THE TASK
Go through the entries below and print each one exactly, leaving out pictures.

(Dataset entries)
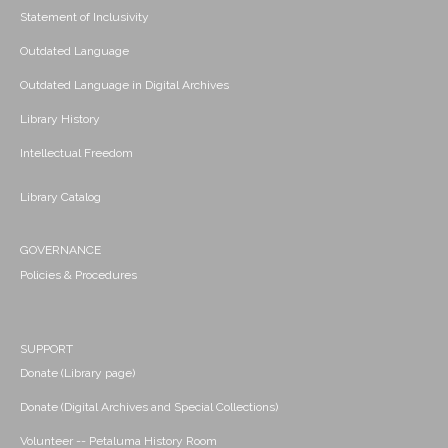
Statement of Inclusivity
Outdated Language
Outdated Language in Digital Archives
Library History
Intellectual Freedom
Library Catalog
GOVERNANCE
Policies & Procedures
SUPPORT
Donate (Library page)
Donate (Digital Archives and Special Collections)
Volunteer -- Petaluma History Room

RESULT OF THE EXERCISE
Statement of Inclusivity
Outdated Language
Outdated Language in Digital Archives
Library History
Intellectual Freedom
Library Catalog
GOVERNANCE
Policies & Procedures
SUPPORT
Donate (Library page)
Donate (Digital Archives and Special Collections)
Volunteer -- Petaluma History Room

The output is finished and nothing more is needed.